Du côté du SEM, justement, on se réserve le droit de ne pas s’exprimer sur un dossier en cours, car Mariam et Arash, soutenus par une association qui défend les droits des requérants d’asile, ont fait recours de la décision du secrétariat. Son porte-parole se contente donc de rabâcher la même musique qui n’explique absolument pas la décision du SEM et affirme: «Le facteur décisif pour la reconnaissance du statut de réfugié n’est pas le mariage forcé qui a déjà eu lieu, mais uniquement la crainte d’un futur mariage forcé. Toutefois, les désavantages subis par la communauté matrimoniale après la conclusion du mariage forcé, par exemple la violence domestique ou l’impossibilité de divorcer, peuvent conduire à la reconnaissance.» Le SEM semble ignorer le fait que, selon le Code civil iranien, une femme ne peut se marier qu’avec l’accord de son père.
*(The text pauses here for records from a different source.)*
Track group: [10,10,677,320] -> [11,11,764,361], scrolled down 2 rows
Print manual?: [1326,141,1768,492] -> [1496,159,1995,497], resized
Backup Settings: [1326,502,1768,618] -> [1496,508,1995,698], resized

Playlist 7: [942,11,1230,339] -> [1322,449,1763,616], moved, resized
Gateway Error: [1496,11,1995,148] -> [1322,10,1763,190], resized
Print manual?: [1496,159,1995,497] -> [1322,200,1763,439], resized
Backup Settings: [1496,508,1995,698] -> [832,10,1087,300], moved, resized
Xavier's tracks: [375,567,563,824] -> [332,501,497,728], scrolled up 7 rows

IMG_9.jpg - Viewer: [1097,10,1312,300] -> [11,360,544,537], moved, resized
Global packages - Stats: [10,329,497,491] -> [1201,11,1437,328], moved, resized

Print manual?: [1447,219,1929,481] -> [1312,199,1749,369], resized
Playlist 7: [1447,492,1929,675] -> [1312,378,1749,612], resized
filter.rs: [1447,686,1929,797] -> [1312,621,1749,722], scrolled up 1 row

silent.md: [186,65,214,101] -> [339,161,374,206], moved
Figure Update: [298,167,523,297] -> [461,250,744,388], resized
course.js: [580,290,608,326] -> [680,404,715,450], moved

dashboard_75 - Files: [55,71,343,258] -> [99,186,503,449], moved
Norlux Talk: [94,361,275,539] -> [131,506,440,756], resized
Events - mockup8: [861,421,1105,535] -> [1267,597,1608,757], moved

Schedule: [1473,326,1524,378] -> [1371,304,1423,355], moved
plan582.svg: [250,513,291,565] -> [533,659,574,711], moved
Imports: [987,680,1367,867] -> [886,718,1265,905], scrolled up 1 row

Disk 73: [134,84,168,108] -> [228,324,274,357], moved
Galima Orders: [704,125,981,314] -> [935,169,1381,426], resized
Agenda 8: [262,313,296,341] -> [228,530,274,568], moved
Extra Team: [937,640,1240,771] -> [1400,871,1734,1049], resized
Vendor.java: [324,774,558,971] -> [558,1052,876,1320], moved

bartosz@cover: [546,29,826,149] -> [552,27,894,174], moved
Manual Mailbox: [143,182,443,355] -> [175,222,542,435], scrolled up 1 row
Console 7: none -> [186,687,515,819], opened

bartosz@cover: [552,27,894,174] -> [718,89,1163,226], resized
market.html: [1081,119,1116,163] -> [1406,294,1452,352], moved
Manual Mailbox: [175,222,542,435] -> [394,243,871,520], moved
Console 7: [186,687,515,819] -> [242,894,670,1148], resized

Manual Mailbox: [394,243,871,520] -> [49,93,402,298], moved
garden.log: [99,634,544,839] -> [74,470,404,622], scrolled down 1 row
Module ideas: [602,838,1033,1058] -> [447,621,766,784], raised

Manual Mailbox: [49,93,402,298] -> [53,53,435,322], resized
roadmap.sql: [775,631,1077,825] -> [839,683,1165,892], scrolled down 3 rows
En 2013, la Confédération a lancé un programme de lutte contre les mariages forcés (400 cas recensés en 2016). Celui-ci s’est achevé en 2017, mais les cas sont en augmentation et concernent désormais un cinquième des demandes d’asile. Il faut dire que le programme de l’Etat consistait surtout en un durcissement des sanctions encourues pour leurs actes par les responsables du mariage forcé. Une menace qui n’aurait donc pas eu beaucoup d’effet sur les tortionnaires de Mariam et Arash.

Ada Marra, particulièrement impliquée dans la lutte contre les mariages forcés, s’est exprimée lors d’une conférence de presse sur le recours du couple organisée le 5 juillet: «Pourquoi ce que nous considérons comme indéfendable et un délit pour les jeunes filles (et jeunes hommes) dans notre pays, devrions-nous le tolérer pour des femmes et des hommes qui viennent demander protection dans notre pays en leur refusant l’asile?» s’interroge-t-elle.

Une pétition a été lancée en ligne contre le renvoi du couple.

Contacté, l’Office fédéral de la Justice n’a pas réagi à notre interpellation.